Sebuah Rasa yang Kusebut Rumah

fotta
Chapter #3

BAB 1- Bayangan di Sudut Rumah (Bagian II)

Rafka melangkah keluar rumah tanpa sarapan, tanpa sepatah kata pun. Tak ada pamit, tak ada salam.

Dari ruang tengah, suara ayahnya masih terdengar—keras, kasar, penuh caci. Umpatan itu menempel di punggungnya seperti bayangan gelap yang tak bisa ia lepaskan, bahkan setelah pintu tertutup.

Udara pagi yang tajam menyusup ke celah-celah jaketnya. Rafka menarik hoodie lebih rapat, menutupi sebagian wajah seolah ingin menghilang dari dunia. 

Earphone terpasang di telinga, bukan untuk mendengarkan musik, hanya suara hampa dari white noise yang diputar berulang. Desis halus itu tidak selalu menenangkan, namun cukup untuk menenggelamkan suara-suara yang nyaris membuatnya ingin meledak: klakson yang memekakkan telinga, tawa keras, atau teriakan yang terlalu mirip dengan suara ayahnya.

Di halte, sekelompok siswa dari sekolah lain bercanda riang, suara mereka tumpang tindih seperti kaset rusak yang diputar terlalu kencang. Tawa meletup-letup, pecah seperti petasan di udara pagi. Rafka hanya meliriknya sinis lalu melangkah menjauh. Ia menyandarkan punggung ke tiang sambil menatap trotoar yang retak.

Ketika suara motor meraung terlalu keras, bahunya refleks mengencang.

Hening. Itu yang ia butuhkan. Tapi dunia tak pernah benar-benar diam.

⋇⋆✦⋆⋇

Di sekolah, langkah Rafka selalu lebih cepat dari tatapan orang-orang. Ia menyelinap masuk ke kelas, menunduk, menghindari interaksi, lalu duduk di sudut paling belakang, tepat di samping jendela yang menghadap taman kosong. Hoodie masih menutupi sebagian wajahnya, dan sepasang earphone terus menempel di telinga, seolah dunia luar bukan bagian dari dirinya. 

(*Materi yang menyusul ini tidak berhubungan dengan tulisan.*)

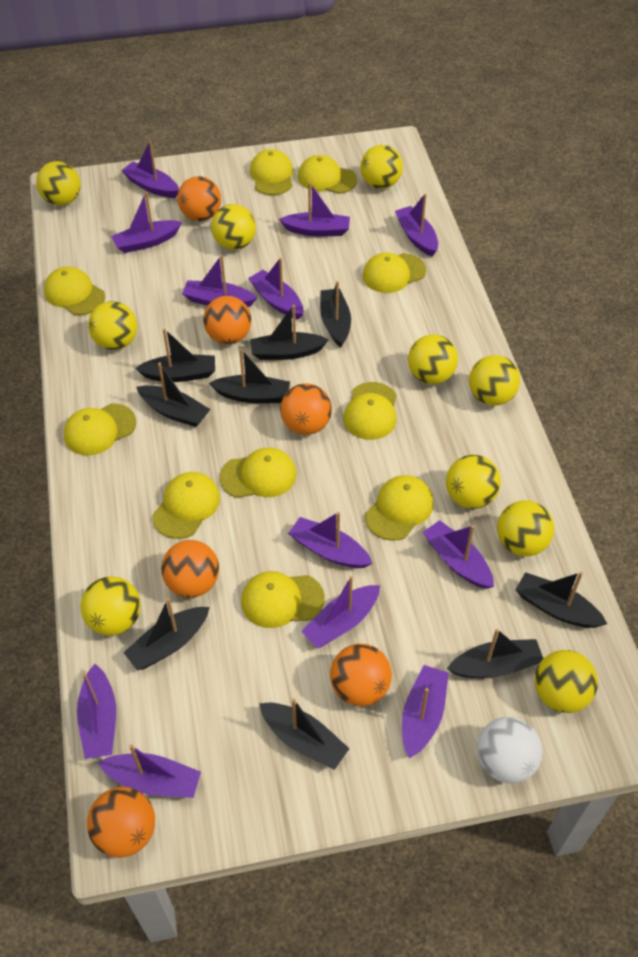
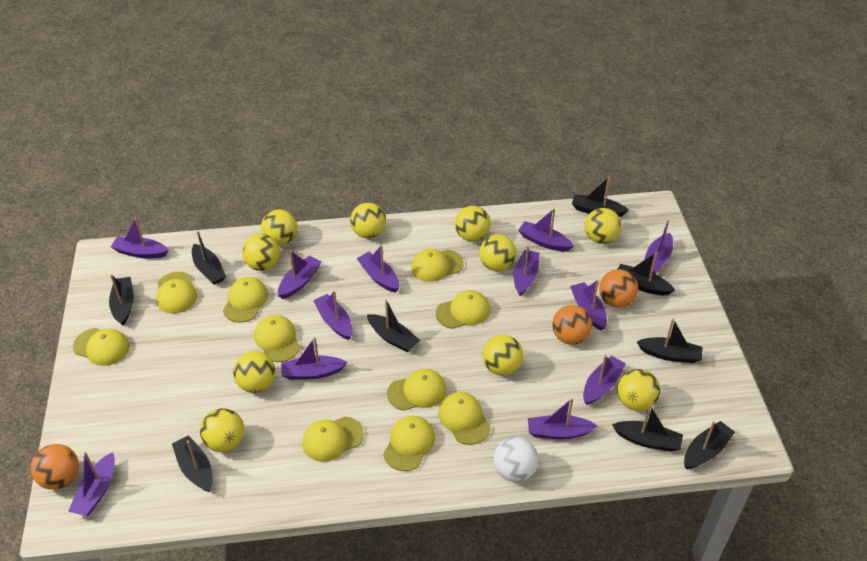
orange ball: [87,787,155,858] [161,540,219,598] [177,176,221,221] [203,296,251,344] [280,384,332,435] [330,644,392,706] = 6 -> [31,444,79,490] [552,305,592,345] [599,269,638,308] = 3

Tatapannya kosong, tertuju ke permukaan meja yang kusam, namun pikirannya melayang jauh, terombang-ambing di antara kabut kenangan dan kebisingan yang tak bisa ia redam. Di tangannya, sebuah pena tergenggam erat, ujungnya menekan halaman buku agenda tua peninggalan ibunya. Halaman-halaman itu sudah penuh coretan, acak dan gelisah, seperti isi kepalanya yang tak pernah benar-benar diam.

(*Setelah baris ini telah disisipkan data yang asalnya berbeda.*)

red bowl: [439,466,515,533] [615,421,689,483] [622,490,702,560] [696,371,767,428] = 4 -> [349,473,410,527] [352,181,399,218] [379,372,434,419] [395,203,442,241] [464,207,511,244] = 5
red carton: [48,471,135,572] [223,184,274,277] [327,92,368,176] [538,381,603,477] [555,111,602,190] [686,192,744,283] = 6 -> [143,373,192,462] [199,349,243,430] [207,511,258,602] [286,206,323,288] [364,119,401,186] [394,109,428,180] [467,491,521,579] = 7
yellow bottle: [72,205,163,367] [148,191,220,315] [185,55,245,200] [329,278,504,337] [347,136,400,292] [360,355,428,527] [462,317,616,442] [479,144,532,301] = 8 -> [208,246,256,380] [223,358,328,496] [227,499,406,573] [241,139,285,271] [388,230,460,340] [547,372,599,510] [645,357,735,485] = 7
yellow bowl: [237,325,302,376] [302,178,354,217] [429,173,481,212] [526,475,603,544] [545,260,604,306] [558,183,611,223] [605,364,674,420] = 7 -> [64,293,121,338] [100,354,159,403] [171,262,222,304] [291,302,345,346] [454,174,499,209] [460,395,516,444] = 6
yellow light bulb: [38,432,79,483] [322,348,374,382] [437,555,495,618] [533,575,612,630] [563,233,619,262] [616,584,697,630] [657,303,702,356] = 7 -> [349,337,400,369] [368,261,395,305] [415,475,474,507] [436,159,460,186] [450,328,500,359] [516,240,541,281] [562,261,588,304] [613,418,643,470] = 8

Di sekitarnya, suara-suara samar mulai menyelinap masuk ke dalam kesadarannya.

“Eh, mumpung belum bel, ke kantin dulu, yuk.”

Tawa menyusul, nyaring dan gaduh, seolah tak mengenal batas. Rafka tetap diam, tapi sorot matanya mulai gelap.

Lalu, sebuah botol minum terguling dari meja sebelah. Airnya tumpah, mengalir cepat di lantai dan membasahi sepatu Rafka.

*BRAK!

Kepalan tangan Rafka menghantam meja. Getarannya membuat seluruh kelas terdiam. Suara yang tadinya ramai mendadak terhenti.

Semua kepala sontak menoleh ke arahnya.

Tatapannya mengarah lurus ke kerumunan. Napasnya berat, bergemuruh pelan di antara diam yang mencekam. Wajahnya dingin, tapi amarahnya terasa panas, mendidih di balik kulit.

“Berisik,” gumamnya rendah, nyaris seperti erangan. Tapi cukup untuk membuat yang lain menelan tawa mereka.